╭─ EXTRACTED RECORDS

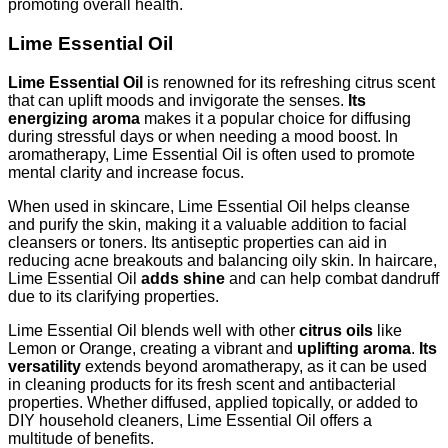
promoting overall health.
Lime Essential Oil
Lime Essential Oil
is renowned for its refreshing citrus scent
that can uplift moods and invigorate the senses.
Its
energizing aroma
makes it a popular choice for diffusing
during stressful days or when needing a mood boost. In
aromatherapy, Lime Essential Oil is often used to promote
mental clarity and increase focus.
When used in skincare, Lime Essential Oil helps cleanse
and purify the skin, making it a valuable addition to facial
cleansers or toners. Its antiseptic properties can aid in
reducing acne breakouts and balancing oily skin. In haircare,
Lime Essential Oil
adds shine
and can help combat dandruff
due to its clarifying properties.
Lime Essential Oil blends well with other
citrus oils
like
Lemon or Orange, creating a vibrant and
uplifting aroma
.
Its
versatility
extends beyond aromatherapy, as it can be used
in cleaning products for its fresh scent and antibacterial
properties. Whether diffused, applied topically, or added to
DIY household cleaners, Lime Essential Oil offers a
multitude of benefits.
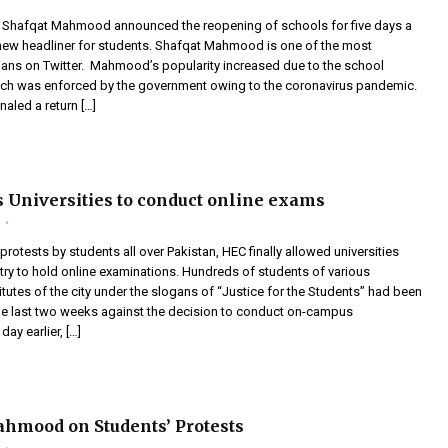
r Shafqat Mahmood announced the reopening of schools for five days a
 new headliner for students. Shafqat Mahmood is one of the most
cians on Twitter. Mahmood’s popularity increased due to the school
ch was enforced by the government owing to the coronavirus pandemic.
aled a return […]
 Universities to conduct online exams
m
protests by students all over Pakistan, HEC finally allowed universities
try to hold online examinations. Hundreds of students of various
itutes of the city under the slogans of “Justice for the Students” had been
the last two weeks against the decision to conduct on-campus
ay earlier, […]
hmood on Students’ Protests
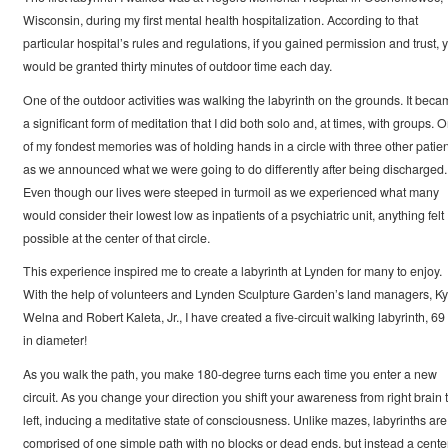
Wisconsin, during my first mental health hospitalization. According to that
particular hospital’s rules and regulations, if you gained permission and trust, 
would be granted thirty minutes of outdoor time each day.
One of the outdoor activities was walking the labyrinth on the grounds. It beca
a significant form of meditation that I did both solo and, at times, with groups. 
of my fondest memories was of holding hands in a circle with three other patien
as we announced what we were going to do differently after being discharged.
Even though our lives were steeped in turmoil as we experienced what many
would consider their lowest low as inpatients of a psychiatric unit, anything felt
possible at the center of that circle.
This experience inspired me to create a labyrinth at Lynden for many to enjoy.
With the help of volunteers and Lynden Sculpture Garden’s land managers, Ky
Welna and Robert Kaleta, Jr., I have created a five-circuit walking labyrinth, 69 
in diameter!
As you walk the path, you make 180-degree turns each time you enter a new
circuit. As you change your direction you shift your awareness from right brain 
left, inducing a meditative state of consciousness. Unlike mazes, labyrinths are
comprised of one simple path with no blocks or dead ends, but instead a cente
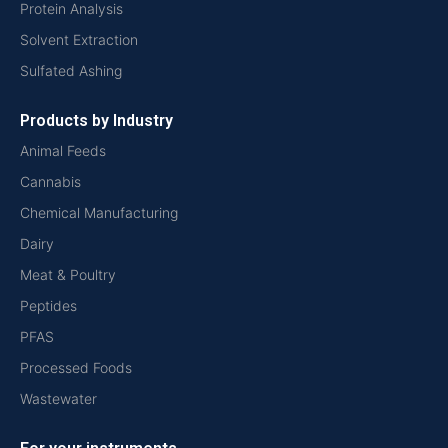
Protein Analysis
Solvent Extraction
Sulfated Ashing
Products by Industry
Animal Feeds
Cannabis
Chemical Manufacturing
Dairy
Meat & Poultry
Peptides
PFAS
Processed Foods
Wastewater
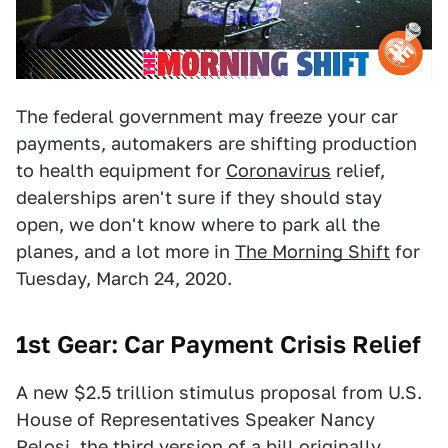
The federal government may freeze your car
payments, automakers are shifting production
to health equipment for
Coronavirus
relief,
dealerships aren't sure if they should stay
open, we don't know where to park all the
planes, and a lot more in
The Morning Shift
for
Tuesday, March 24, 2020.
1st Gear: Car Payment Crisis Relief
A new $2.5 trillion stimulus proposal from U.S.
House of Representatives Speaker Nancy
Pelosi, the third version of a bill originally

╰─

● **TASK TO COMPLETE**
Each line in the listing where the word "government" is found is to be copied.

● **RESPONSE AREA**
ch was enforced by the government owing to the coronavirus pandemic.
The federal government may freeze your car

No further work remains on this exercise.